The data has been successfully extracted from the input.
EOT;

echo "=== Demonstrating Custom Content Extractor ===\n\n";
echo "Raw LLM response:\n";
echo str_repeat('-', 50) . "\n";
echo $xmlWrappedResponse . "\n";
echo str_repeat('-', 50) . "\n\n";

// Use custom extractors
// DirectJson is tried first (will fail), then XmlJsonExtractor (will succeed)
$person = (new StructuredOutput)
    ->withResponseClass(Person::class)
    ->withExtractors(
        new DirectJsonExtractor(),      // Try direct parsing first
        new XmlJsonExtractor('json'),   // Fall back to XML wrapper extraction
    )
    ->withMessages("Extract: Alice Johnson, 28 years old, lives in San Francisco")
    ->get();

dump($person);

echo "\nExtracted data:\n";
echo "Name: {$person->name}\n";
echo "Age: {$person->age}\n";
echo "City: {$person->city}\n";
?>

Expected Output

=== Demonstrating Custom Extraction Strategy ===

Raw LLM response:
--------------------------------------------------
Here is the extracted information:

<json>
{
    "name": "Alice Johnson",
    "age": 28,
    "city": "San Francisco"
}
</json>

The data has been successfully extracted from the input.
--------------------------------------------------

Person {
  +name: "Alice Johnson"
  +age: 28
  +city: "San Francisco"
}

Extracted data:
Name: Alice Johnson
Age: 28
City: San Francisco

Streaming with Custom Extractors

Custom extractors are automatically used for both sync and streaming modes.
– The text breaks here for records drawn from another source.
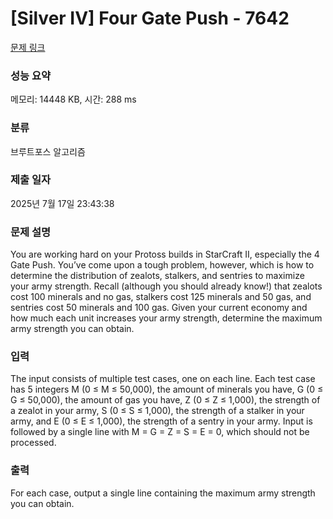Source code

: # [Silver IV] Four Gate Push - 7642 

[문제 링크](https://www.acmicpc.net/problem/7642) 

### 성능 요약

메모리: 14448 KB, 시간: 288 ms

### 분류

브루트포스 알고리즘

### 제출 일자

2025년 7월 17일 23:43:38

### 문제 설명

<p>You are working hard on your Protoss builds in StarCraft II, especially the 4 Gate Push. You’ve come upon a tough problem, however, which is how to determine the distribution of zealots, stalkers, and sentries to maximize your army strength. Recall (although you should already know!) that zealots cost 100 minerals and no gas, stalkers cost 125 minerals and 50 gas, and sentries cost 50 minerals and 100 gas. Given your current economy and how much each unit increases your army strength, determine the maximum army strength you can obtain.</p>

### 입력 

 <p>The input consists of multiple test cases, one on each line. Each test case has 5 integers M (0 ≤ M ≤ 50,000), the amount of minerals you have, G (0 ≤ G ≤ 50,000), the amount of gas you have, Z (0 ≤ Z ≤ 1,000), the strength of a zealot in your army, S (0 ≤ S ≤ 1,000), the strength of a stalker in your army, and E (0 ≤ E ≤ 1,000), the strength of a sentry in your army. Input is followed by a single line with M = G = Z = S = E = 0, which should not be processed.</p>

### 출력 

 <p>For each case, output a single line containing the maximum army strength you can obtain.</p>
The ResponseExtractor handles buffer creation internally, using a subset of extractors optimized for streaming (fast extractors by default).
<?php
// Custom extractors work for streaming too
$stream = (new StructuredOutput)
    ->withResponseClass(Person::class)
    ->withExtractors(
        new DirectJsonExtractor(),
        new XmlJsonExtractor('json'),
    )
    ->withMessages("Extract person data...")
    ->stream();

foreach ($stream->responses() as $partial) {
    echo "Partial: " . ($partial->name ?? '...') . "\n";
}

$person = $stream->finalValue();
echo "Final: {$person->name}\n";
?>

Creating Your Own Extractor

Implement CanExtractContent interface:
use Cognesy\Instructor\Extraction\Contracts\CanExtractContent;
use Cognesy\Utils\Result\Result;

class MyCustomExtractor implements CanExtractContent
{
    public function extract(string $content): Result
    {
        // Your extraction logic here
        // Return Result::success($json) on success
        // Return Result::failure($reason) on failure
    }

    public function name(): string
    {
        return 'my_custom';  // For logging/debugging
    }
}

Extractor Chain Behavior

Extractors are tried in order until one succeeds:
  1. First extractor is called with raw content
  2. If it returns Result::success(), extraction is complete
  3. If it returns Result::failure(), next extractor is tried
  4. If all fail, an error is raised
This allows graceful degradation - try fast/simple extractors first, fall back to more complex ones only when needed.